The only steel track that Atlas produced in the modern era was not stainless, so far as I know - it was plain steel, which appealed to me and I intended to purchase it for my Next Layout.

Well, the Next Layout never happened, the Atlas steel track went away too quickly for me to use it, and that was  the end of that for me. I like my GG/Ross/Curtis non-stainless steel track, anyway.

There are varieties of stainless steel; some are magnetic, some are not. "Regular" steel is magnetic, of course. Your steel track will rust (also realistic), but will not demonstrate the odd surface problems that nickel silver can hand you. A friend has Atlas N-S, and my GG is more electrically "stable".
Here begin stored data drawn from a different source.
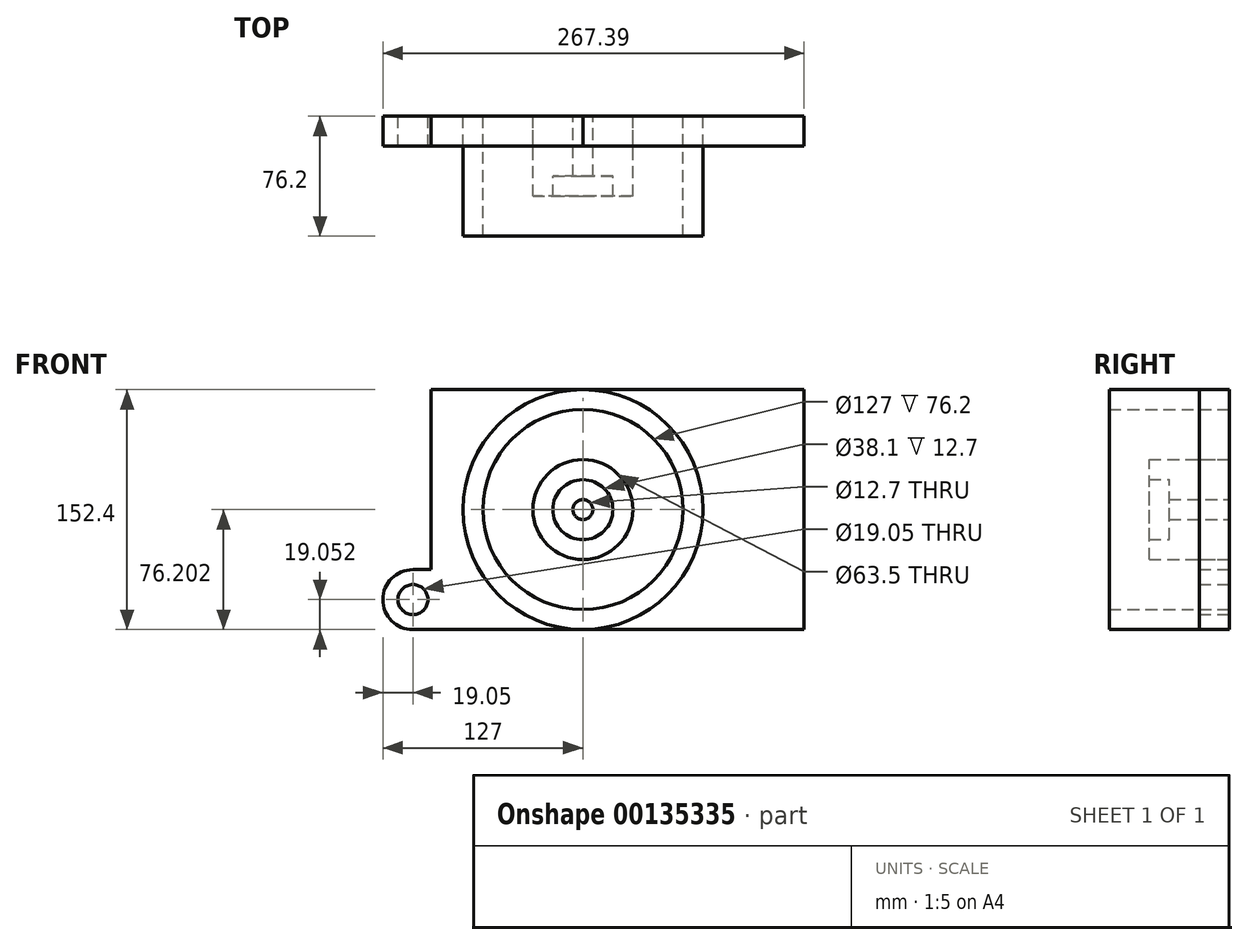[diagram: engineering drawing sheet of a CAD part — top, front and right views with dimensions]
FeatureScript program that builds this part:
annotation { "Feature Type Name" : "Feature", "Feature Type Description" : "" }
export const myFeature = defineFeature(function(context is Context, id is Id, definition is map)
    precondition{}
    {
        {
            var Q0;
            Q0=qCreatedBy(makeId("Front.planeOp"),FACE);
            var sketch = newSketch(context, id + "F0", { "sketchPlane" : qUnion([Q0])});
            skLineSegment(sketch, "E0", {"start": v(-96.43, -9.63) * mm, "end": v(-96.43, -162.03) * mm});
            skLineSegment(sketch, "E1", {"start": v(-96.43, -162.03) * mm, "end": v(140.39, -162.03) * mm});
            skLineSegment(sketch, "E2", {"start": v(140.39, -162.03) * mm, "end": v(140.39, -9.63) * mm});
            skCircle(sketch, "E3", {"center": v(0, -85.83) * mm, "radius": 6.35 * mm});
            skCircle(sketch, "E4", {"center": v(0, -85.83) * mm, "radius": 19.05 * mm});
            skCircle(sketch, "E5", {"center": v(0, -85.83) * mm, "radius": 31.75 * mm});
            skCircle(sketch, "E6", {"center": v(0, -85.83) * mm, "radius": 63.5 * mm});
            skCircle(sketch, "E7", {"center": v(0, -85.83) * mm, "radius": 76.2 * mm});
            skLineSegment(sketch, "E8", {"start": v(140.39, -9.63) * mm, "end": v(-96.43, -9.63) * mm});
            skArc(sketch, "E9", {"start": v(-107.95, -123.93) * mm, "mid": v(-127, -142.98) * mm, "end": v(-107.95, -162.03) * mm});
            skCircle(sketch, "E10", {"center": v(-107.95, -142.98) * mm, "radius": 9.53 * mm});
            skLineSegment(sketch, "E11", {"start": v(-107.95, -162.03) * mm, "end": v(-96.43, -162.03) * mm});
            skLineSegment(sketch, "E12", {"start": v(-107.95, -123.93) * mm, "end": v(-96.43, -123.93) * mm});
            skLineSegment(sketch, "E13", {"start": v(140.39, -123.93) * mm, "end": v(151.9, -123.93) * mm});
            skLineSegment(sketch, "E14", {"start": v(140.39, -162.03) * mm, "end": v(151.9, -162.03) * mm});
            skArc(sketch, "E15", {"start": v(151.9, -162.03) * mm, "mid": v(170.95, -142.98) * mm, "end": v(151.9, -123.93) * mm});
            skCircle(sketch, "E16", {"center": v(151.9, -142.98) * mm, "radius": 9.53 * mm});
            skLineSegment(sketch, "E17", {"start": v(-96.43, -37.63) * mm, "end": v(-112.92, -37.63) * mm});
            skLineSegment(sketch, "E18", {"start": v(-96.43, -9.63) * mm, "end": v(-112.41, -9.63) * mm});
            skArc(sketch, "E19", {"start": v(-112.41, -9.63) * mm, "mid": v(-126.41, -23.38) * mm, "end": v(-112.92, -37.63) * mm});
            skCircle(sketch, "E20", {"center": v(-112.41, -23.63) * mm, "radius": 6.65 * mm});
            skLineSegment(sketch, "E21", {"start": v(140.39, -9.63) * mm, "end": v(154.22, -9.63) * mm});
            skLineSegment(sketch, "E22", {"start": v(140.39, -30.56) * mm, "end": v(154.72, -30.56) * mm});
            skArc(sketch, "E23", {"start": v(154.72, -30.56) * mm, "mid": v(165.2, -19.83) * mm, "end": v(154.22, -9.63) * mm});
            skCircle(sketch, "E24", {"center": v(154.72, -20.09) * mm, "radius": 6.26 * mm});
            skSolve(sketch);
        }
        {
            var Q0;
            {var subQ0=sQuery(id+"F0.wireOp",EDGE,"E2");Q0=makeQuery(id+"F0.imprint","IMPRINT",FACE,{"disambiguationData":[TD([[makeQuery(id+"F0.imprint","IMPRINT",EDGE,{"derivedFrom":subQ0}),1.0]])]});}
            var Q1;
            {var subQ3=sQuery(id+"F0.wireOp",EDGE,"E8");var subQ5=sQuery(id+"F0.wireOp",EDGE,"E0");var subQ8=makeQuery(id+"F0.imprint","INTERSECT",VERTEX,{"derivedFrom":[subQ5,subQ3]});Q1=makeQuery(id+"F0.imprint","IMPRINT",FACE,{"disambiguationData":[TD([[makeQuery(id+"F0.imprint","IMPRINT",EDGE,{"disambiguationData":[TD([[subQ8,-1.0]])],"derivedFrom":subQ5}),1.0]])]});}
            var Q2;
            Q2=makeQuery(id+"F0.imprint","IMPRINT",FACE,{"disambiguationData":[TD([[makeQuery(id+"F0.imprint","IMPRINT",EDGE,{"derivedFrom":sQuery(id+"F0.wireOp",EDGE,"E9")}),1.0]])]});
            var Q3;
            Q3=makeQuery(id+"F0.imprint","IMPRINT",FACE,{"disambiguationData":[TD([[makeQuery(id+"F0.imprint","IMPRINT",EDGE,{"derivedFrom":sQuery(id+"F0.wireOp",EDGE,"E5")}),-1.0]])]});
            extrude(context, id + "F1", {"entities" : qUnion([Q0, Q1, Q2, Q3]), "depth" : 19.05 * mm});
        }
        {
            var Q0;
            Q0=makeQuery(id+"F0.imprint","IMPRINT",FACE,{"disambiguationData":[TD([[makeQuery(id+"F0.imprint","IMPRINT",EDGE,{"derivedFrom":sQuery(id+"F0.wireOp",EDGE,"E6")}),-1.0]])]});
            extrude(context, id + "F2", {"entities" : qUnion([Q0]), "depth" : 76.2 * mm});
        }
        {
            var Q0;
            Q0=makeQuery(id+"F0.imprint","IMPRINT",FACE,{"disambiguationData":[TD([[makeQuery(id+"F0.imprint","IMPRINT",EDGE,{"derivedFrom":sQuery(id+"F0.wireOp",EDGE,"E4")}),-1.0]])]});
            extrude(context, id + "F3", {"entities" : qUnion([Q0]), "depth" : 50.8 * mm});
        }
        {
            var Q0;
            Q0=makeQuery(id+"F0.imprint","IMPRINT",FACE,{"disambiguationData":[TD([[makeQuery(id+"F0.imprint","IMPRINT",EDGE,{"derivedFrom":sQuery(id+"F0.wireOp",EDGE,"E3")}),-1.0]])]});
            extrude(context, id + "F4", {"entities" : qUnion([Q0]), "operationType" : NewBodyOperationType.ADD, "depth" : 38.1 * mm});
        }
    });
Steel is good: predictable, durable and tough. I was going to let my Atlas steel rust naturally ("it looks just like real rust!") outside (not the switch solenoids), lay it, then clean off the railheads. (Yes, I would have taken care of the rail connector areas.)

D500 posted:

The only steel track that Atlas produced in the modern era was not stainless, so far as I know - it was plain steel, which appealed to me and I intended to purchase it for my Next Layout.

 

You may be right, upon inspection, the boxes are marked "solid steel" without reference to "stainless".  I thought I read somewhere on here when researching the issue relating to the heavily painted center rails that the Atlas steel track could be used outside without rusting.  Maybe that, too, is wrong.  Either way, I think you are correct in that it wasn't stainless steel.